++++ Dataset excerpts ++++

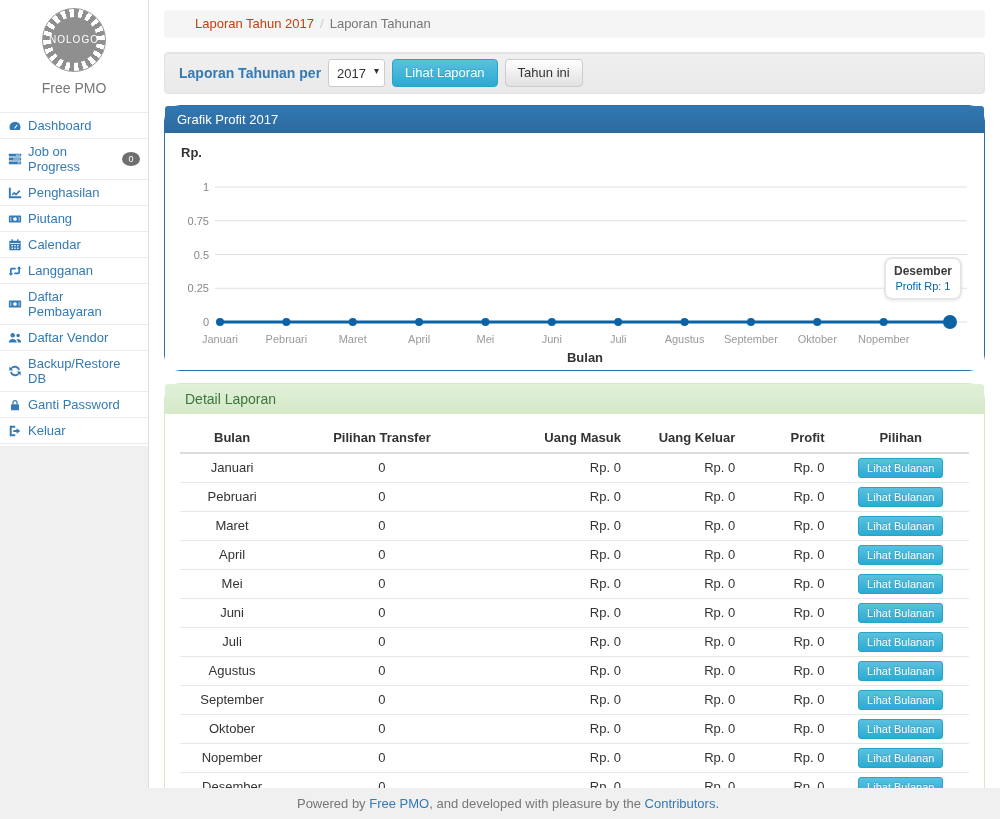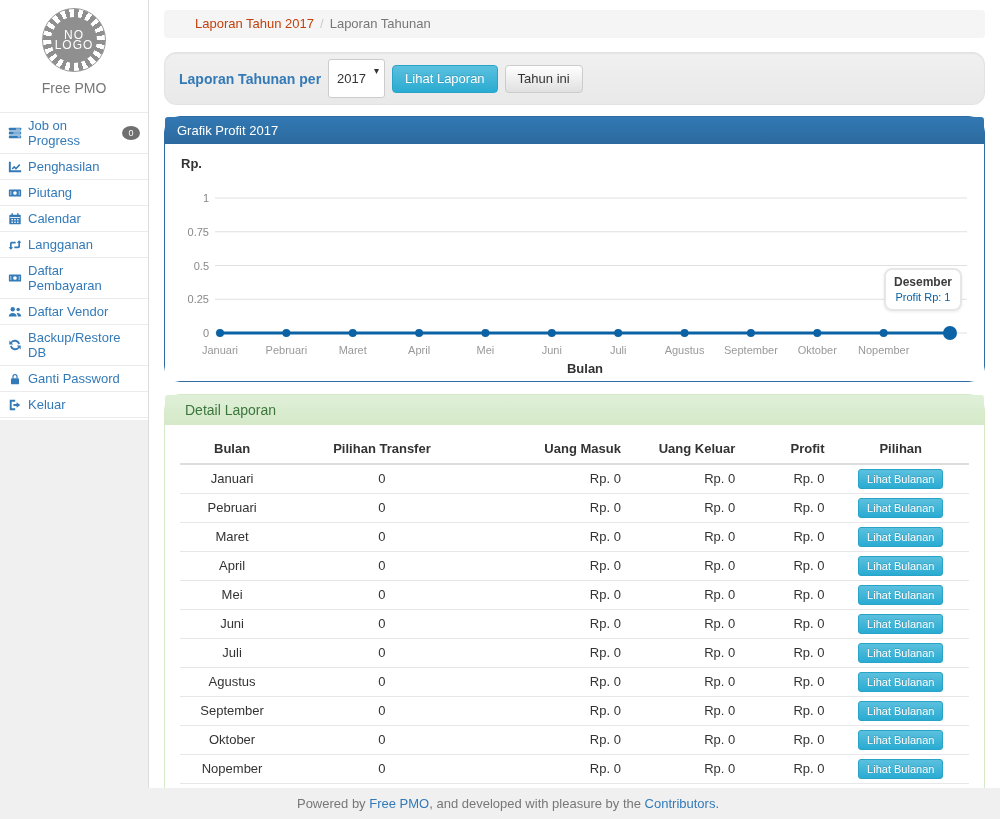--- a/index.html
+++ b/index.html
@@ -15,8 +15,8 @@
     background:repeating-conic-gradient(#8f8f8f 0deg 9deg,#ffffff 9deg 18deg);
     display:flex;align-items:center;justify-content:center;}
   .logo-inner{width:46px;height:46px;border-radius:50%;background:#8f8f8f;color:#fff;
-    display:flex;flex-direction:column;align-items:center;justify-content:center;
-    font-size:12px;letter-spacing:1px;line-height:10px;}
+    display:flex;flex-direction:row;align-items:center;justify-content:center;
+    font-size:10px;letter-spacing:1px;line-height:10px;}
   .brand{margin-top:8px;color:#777;font-size:14px;}
   .side-menu{margin-top:10px;border-top:1px solid #ececec;}
   .side-item{display:flex;align-items:center;gap:6px;padding:5px 8px;border-bottom:1px solid #ececec;

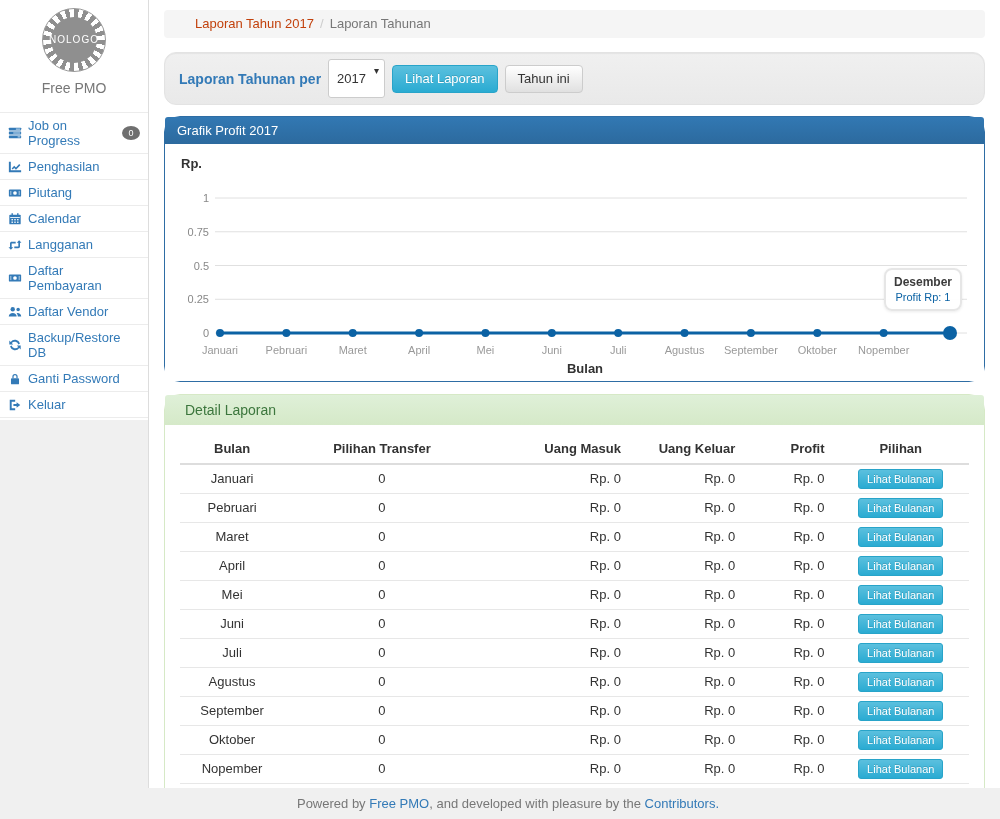--- a/index.html
+++ b/index.html
@@ -36,7 +36,7 @@
 
   
   .filter-bar{margin:14px 15px 0;background:linear-gradient(#f0f0f0,#e9e9e9);
-    border:1px solid #e3e3e3;border-radius:12px;box-shadow:inset 0 1px 1px rgba(0,0,0,.05);
+    border:1px solid #e3e3e3;border-radius:4px;box-shadow:inset 0 1px 1px rgba(0,0,0,.05);
     padding:6px 14px;display:flex;align-items:center;gap:7px;}
   .filter-label{color:#337ab7;font-weight:bold;font-size:14px;}
   .select-wrap{position:relative;display:inline-block;}

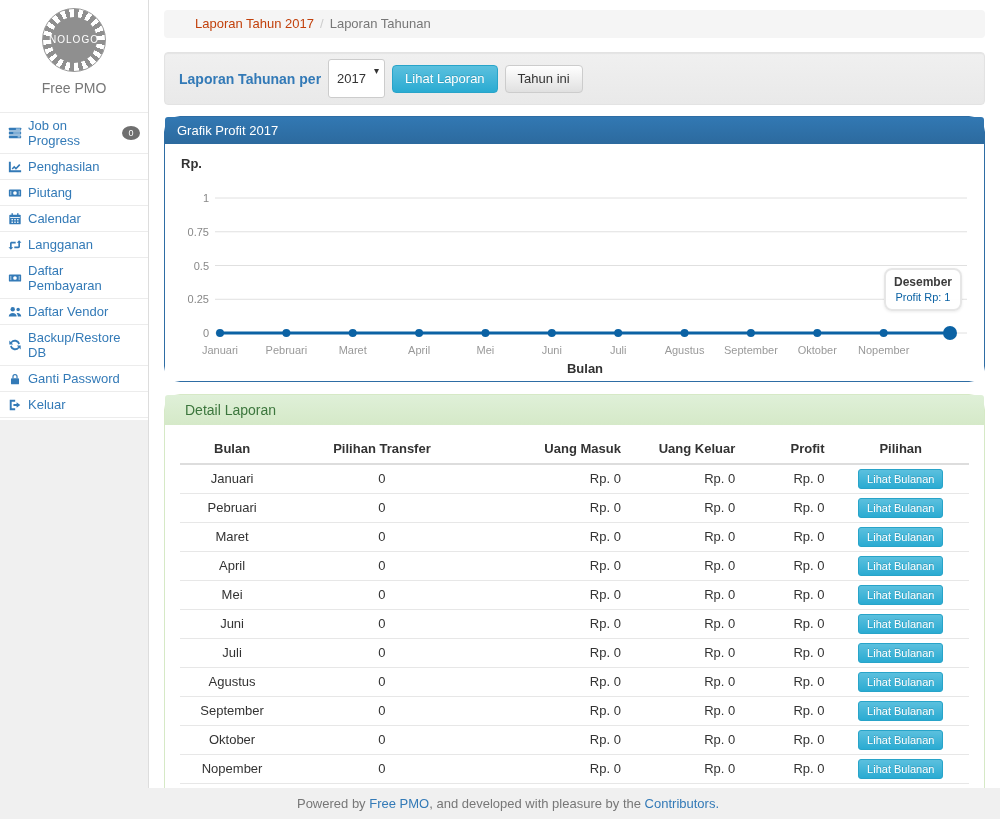--- a/index.html
+++ b/index.html
@@ -41,7 +41,7 @@
   .filter-label{color:#337ab7;font-weight:bold;font-size:14px;}
   .select-wrap{position:relative;display:inline-block;}
   .select-wrap select{appearance:none;-webkit-appearance:none;background:#fff;border:1px solid #ccc;
-    border-radius:3px;font-size:13px;padding:4px 18px 4px 8px;color:#333;height:39px;font-family:inherit;}
+    border-radius:3px;font-size:13px;padding:4px 18px 4px 8px;color:#333;height:28px;font-family:inherit;}
   .select-wrap:after{content:"▾";position:absolute;right:6px;top:6px;font-size:10px;color:#333;pointer-events:none;}
   .btn{display:inline-block;border-radius:4px;font-size:13px;padding:5px 12px;cursor:pointer;line-height:16px;border:1px solid;}
   .btn-info{color:#fff;background:linear-gradient(#5bc0de,#2aabd2);border-color:#28a4c9;text-shadow:0 -1px 0 rgba(0,0,0,.15);}

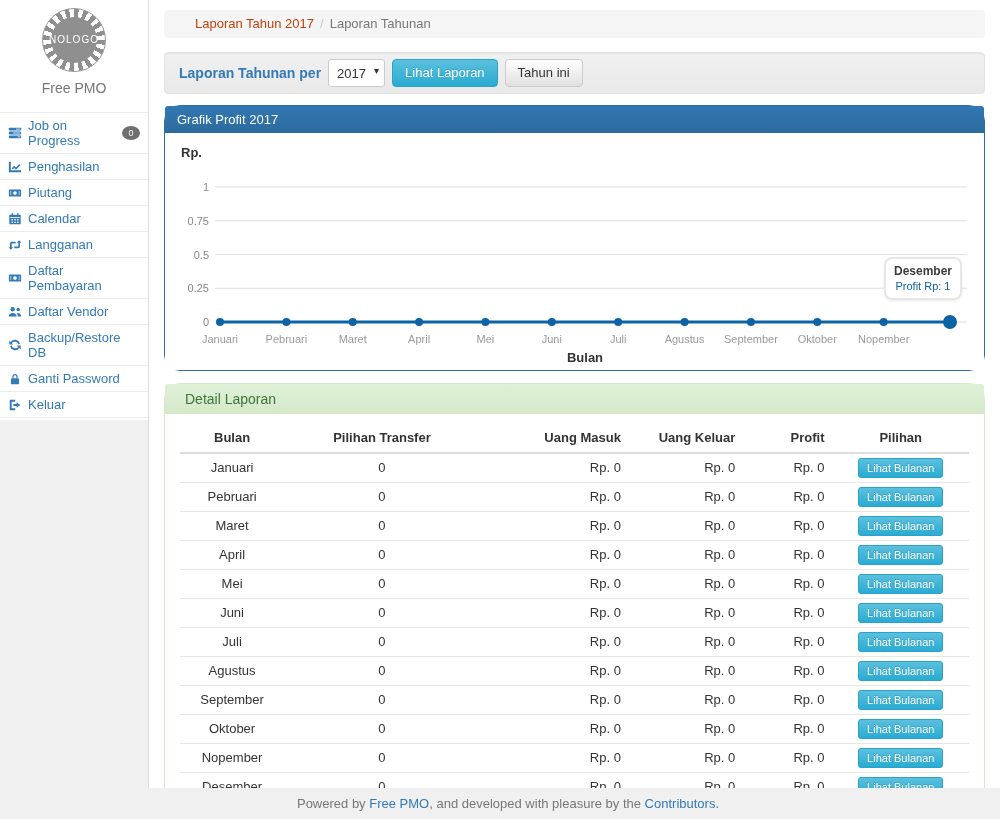--- a/index.html
+++ b/index.html
@@ -300,6 +300,15 @@
         <div class="side-item">
           <span class="ic">
             <svg viewBox="0 0 16 16" fill="#337ab7">
+              <path d="M8 3A6.3 6.3 0 0 0 1.7 9.3c0 1.2.33 2.3.9 3.2h10.8c.57-.9.9-2 .9-3.2A6.3 6.3 0 0 0 8 3z"></path>
+              <rect x="7.4" y="5.8" width="1.2" height="5" rx=".6" fill="#fff" transform="rotate(38 8 10)"></rect>
+            </svg>
+          </span>
+          <span>Dashboard</span>
+        </div>
+        <div class="side-item">
+          <span class="ic">
+            <svg viewBox="0 0 16 16" fill="#337ab7">
               <rect x="1" y="2" width="14" height="3.2" rx=".5"></rect>
               <rect x="1" y="6.4" width="14" height="3.2" rx=".5"></rect>
               <rect x="1" y="10.8" width="14" height="3.2" rx=".5"></rect>

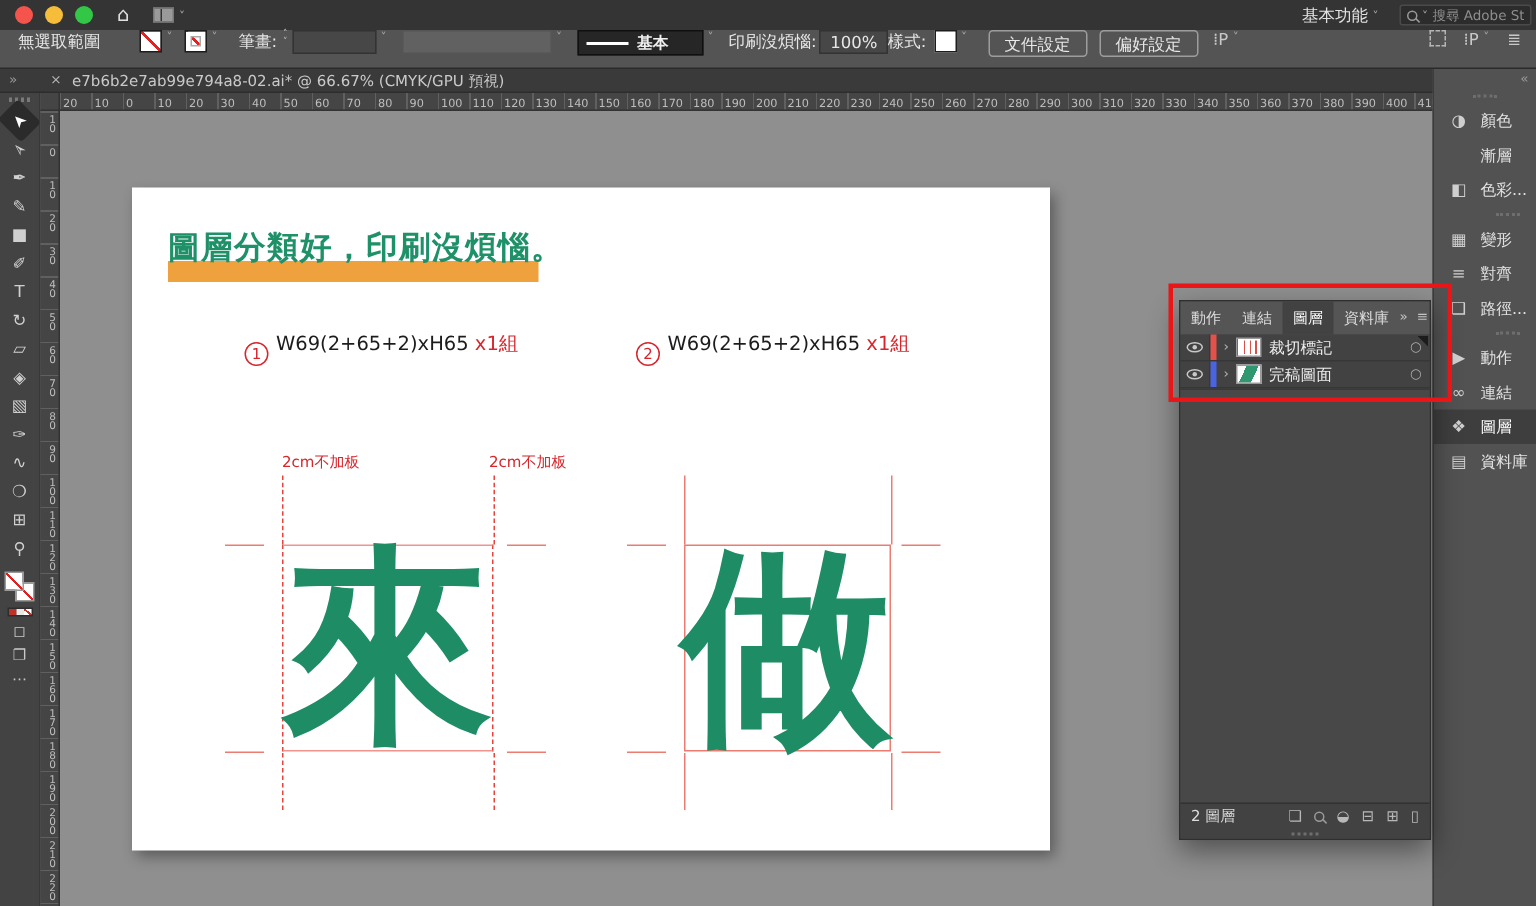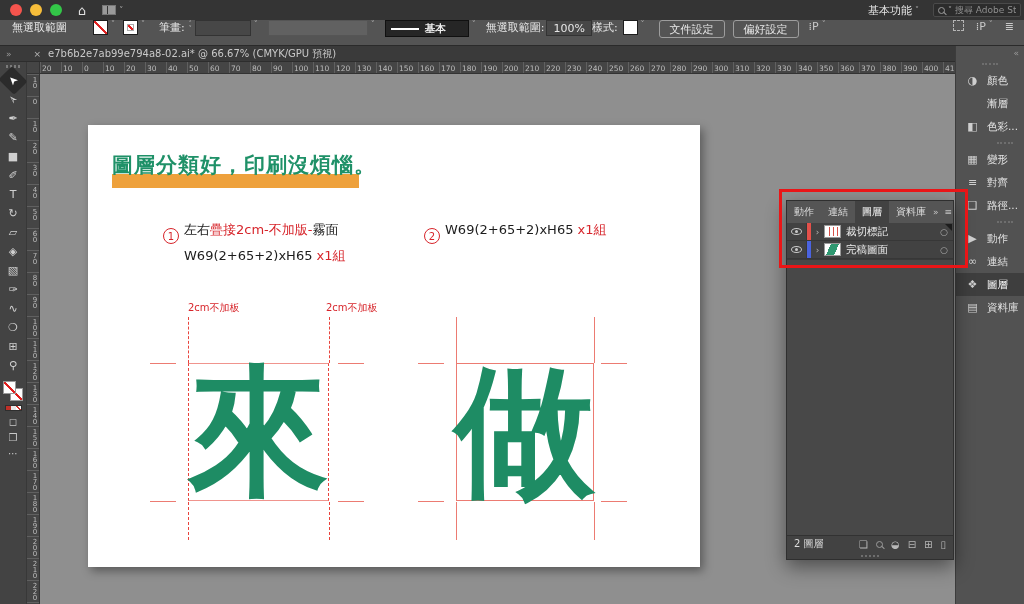--- a/index.html
+++ b/index.html
@@ -164,7 +164,7 @@
       <span class="bn">基本</span>
     </span>
     <span class="chev">˅</span>
-    <span class="cb-label" style="margin-left:10px">無選取範圍:</span>
+    <span class="cb-label" style="margin-left:10px">印刷沒煩惱:</span>
     <span class="valbox" style="margin-left:2px">100%</span>
     <span class="cb-label" style="margin-left:0">樣式:</span>
     <span class="cswatch" style="margin-left:5px;background:#fff"></span>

++++

Your goal.
Which lines of the data hold the string "viewBox"? Return each of them.

Solution to this task.
             <svg viewBox="0 0 16 16" fill="#337ab7">
+            <svg viewBox="0 0 16 16" fill="#337ab7">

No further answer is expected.